Making Sub-Saharan Africa more resilient

by / Comments Off / 112 View / 10th March 2015

At the first annual Presidential Lecture Series of the institute on March 3, Mauritian President Rajkeswur Purryag and IMF African Department Director Antoinette Sayeh emphasized the importance of economic policies that would make sub-Saharan Africa countries more resilient to external shocks, while ensuring the continuation of programs of economic development, structural transformation, job creation, and poverty reduction.

The lecture aimed to bring together policymakers from frontier emerging market countries (Gabon, Ghana, Lesotho, Madagascar, Mauritius, Nigeria, Swaziland, and Zambia) to discuss relevant economic issues.

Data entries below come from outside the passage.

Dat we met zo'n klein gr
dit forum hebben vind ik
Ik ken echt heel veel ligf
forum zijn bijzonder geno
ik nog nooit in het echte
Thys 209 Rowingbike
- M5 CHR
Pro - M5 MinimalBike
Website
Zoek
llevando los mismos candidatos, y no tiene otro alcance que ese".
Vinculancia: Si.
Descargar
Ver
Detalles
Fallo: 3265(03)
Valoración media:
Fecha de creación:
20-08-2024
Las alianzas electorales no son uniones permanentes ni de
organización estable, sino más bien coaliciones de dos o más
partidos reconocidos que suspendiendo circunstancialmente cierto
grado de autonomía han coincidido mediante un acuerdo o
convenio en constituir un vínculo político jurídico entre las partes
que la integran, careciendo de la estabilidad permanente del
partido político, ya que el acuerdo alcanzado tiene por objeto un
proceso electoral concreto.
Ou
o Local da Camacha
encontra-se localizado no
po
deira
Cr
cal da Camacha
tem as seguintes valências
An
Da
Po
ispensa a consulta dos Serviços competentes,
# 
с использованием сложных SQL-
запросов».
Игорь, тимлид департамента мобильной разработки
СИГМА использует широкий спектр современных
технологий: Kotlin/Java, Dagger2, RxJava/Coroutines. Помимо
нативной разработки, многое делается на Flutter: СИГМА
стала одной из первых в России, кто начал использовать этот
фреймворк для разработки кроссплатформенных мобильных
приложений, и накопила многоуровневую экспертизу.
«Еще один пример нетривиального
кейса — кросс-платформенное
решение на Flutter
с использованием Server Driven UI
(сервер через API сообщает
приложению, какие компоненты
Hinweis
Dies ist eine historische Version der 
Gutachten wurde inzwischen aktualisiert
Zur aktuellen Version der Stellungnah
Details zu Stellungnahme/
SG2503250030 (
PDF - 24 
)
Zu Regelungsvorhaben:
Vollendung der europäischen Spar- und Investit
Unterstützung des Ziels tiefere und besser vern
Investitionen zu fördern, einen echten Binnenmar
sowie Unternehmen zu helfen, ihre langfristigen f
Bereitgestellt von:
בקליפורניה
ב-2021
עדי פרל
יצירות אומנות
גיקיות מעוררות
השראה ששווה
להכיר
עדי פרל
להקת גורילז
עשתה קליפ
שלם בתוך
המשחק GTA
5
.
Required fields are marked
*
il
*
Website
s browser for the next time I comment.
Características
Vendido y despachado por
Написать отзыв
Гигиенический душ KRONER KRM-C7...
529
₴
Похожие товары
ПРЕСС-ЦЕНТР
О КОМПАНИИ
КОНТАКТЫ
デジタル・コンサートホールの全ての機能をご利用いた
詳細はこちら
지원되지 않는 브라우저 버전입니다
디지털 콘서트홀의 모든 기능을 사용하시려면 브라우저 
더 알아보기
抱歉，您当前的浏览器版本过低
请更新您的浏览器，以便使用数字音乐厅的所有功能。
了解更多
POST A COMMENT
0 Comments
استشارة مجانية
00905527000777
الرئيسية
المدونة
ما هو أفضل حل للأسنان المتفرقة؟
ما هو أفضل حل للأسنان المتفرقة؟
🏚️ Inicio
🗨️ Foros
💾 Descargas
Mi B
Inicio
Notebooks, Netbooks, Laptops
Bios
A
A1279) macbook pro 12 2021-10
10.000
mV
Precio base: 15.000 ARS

University of Chile Professor and former Governor of the Central Bank of Chile José De Gregorio noted in his lecture that frontier and emerging market countries face several key challenges, including volatile capital flows, declining commodity prices, and an asynchronous exit from unconventional monetary policy.

Participants discussed a range of issues, including foreign exchange intervention policy, benefits of and pre-conditions for greater exchange rate flexibility, select aspects of prudential regulation and supervision, and transmission mechanisms of monetary policy in under developed financial market.

The Presidential Lecture followed a high-level conference on capital flows jointly organized by the IMF’s Research Department and the Africa Training Institute in Mauritius, on March 2, 2015.